While the basic rules need to be simple, there need to be enough weird, moving parts to characters and the environment to encourage out of the box thinking.
So-so. The spells were intentionally weird and required a bit of creativity to use. The spirits behind the spells could also be consulted to answer questions on topics in their field, which was used nicely. I did try to avoid skill checks and just go by characters' backgrounds, but the question "roll for it - we'll see" is pretty standard to me. Could've fleshed out proficiency system some more to see what happens when you don't have a proficiency and want to give something a go anyway.

Other things I tried out

Normally I prep a starting scene and plant leads to follow-up scenes. In addition, I flesh out NPCs who are driving their own plans forward and have it all run wild and free. The effect is sort of like Zak's Hunter/Hunted, but less formalised. (In other words, I decide on the spot what would be a good reaction by The Enemy when the PCs are stalling out.)

This time I went with a proper hex map, random encounters, a whole bunch of NPCs with secrets and desires, and - to be honest - no clear idea up until game day who of them was behind the whole Magical Plague thing. The hex map only really started to work when the players wandered into the swamp around cursed Angelspit, looking for witches or bog folk or anything that was causing the plague.

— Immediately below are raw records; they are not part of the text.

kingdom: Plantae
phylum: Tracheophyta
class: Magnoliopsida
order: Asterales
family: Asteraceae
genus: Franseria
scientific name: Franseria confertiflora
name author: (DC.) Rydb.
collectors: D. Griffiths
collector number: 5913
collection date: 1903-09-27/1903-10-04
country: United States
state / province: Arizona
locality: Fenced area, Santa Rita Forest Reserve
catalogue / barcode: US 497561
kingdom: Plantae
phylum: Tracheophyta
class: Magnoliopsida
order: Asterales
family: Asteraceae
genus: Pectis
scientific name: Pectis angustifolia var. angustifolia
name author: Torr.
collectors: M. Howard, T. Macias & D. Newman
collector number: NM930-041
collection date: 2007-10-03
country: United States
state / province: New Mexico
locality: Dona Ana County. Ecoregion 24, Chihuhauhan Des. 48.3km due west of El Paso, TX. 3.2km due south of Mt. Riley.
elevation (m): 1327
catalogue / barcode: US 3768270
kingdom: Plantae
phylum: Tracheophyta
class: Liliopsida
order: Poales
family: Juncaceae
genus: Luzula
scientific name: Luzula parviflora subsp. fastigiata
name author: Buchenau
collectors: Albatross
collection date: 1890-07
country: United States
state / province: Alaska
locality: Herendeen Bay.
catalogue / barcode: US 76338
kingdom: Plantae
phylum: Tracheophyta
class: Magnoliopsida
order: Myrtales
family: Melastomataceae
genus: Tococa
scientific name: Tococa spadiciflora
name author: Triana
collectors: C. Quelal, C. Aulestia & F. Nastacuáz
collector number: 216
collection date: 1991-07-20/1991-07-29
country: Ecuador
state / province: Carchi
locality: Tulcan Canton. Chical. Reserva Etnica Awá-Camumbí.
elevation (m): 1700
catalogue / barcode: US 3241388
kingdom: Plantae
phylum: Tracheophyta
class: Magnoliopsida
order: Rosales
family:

Take something from them to get insta-hatred.
The big beef the players had at the end of the session? Not the cult behind the magical plague. Or the apothecary with her magic potions who had caused a religious schism and bloodbath by letting a love potion get in the wrong hands. No, it was the initial sailor who hired them to deliver a package (to a plague-infested town, as they discovered on arrival) - and pocketed half the sum he was supposed to give them. Currently declared abomination and arch-heretic, I think I could spin a campaign out of the PCs trying to hunt down this guy for 100 pieces of silver.

In summary

A nice day of gaming; I wouldn't mind rolling dice with this group again. Story didn't really get closure - or could be spun out into a larger campaign pretty easily.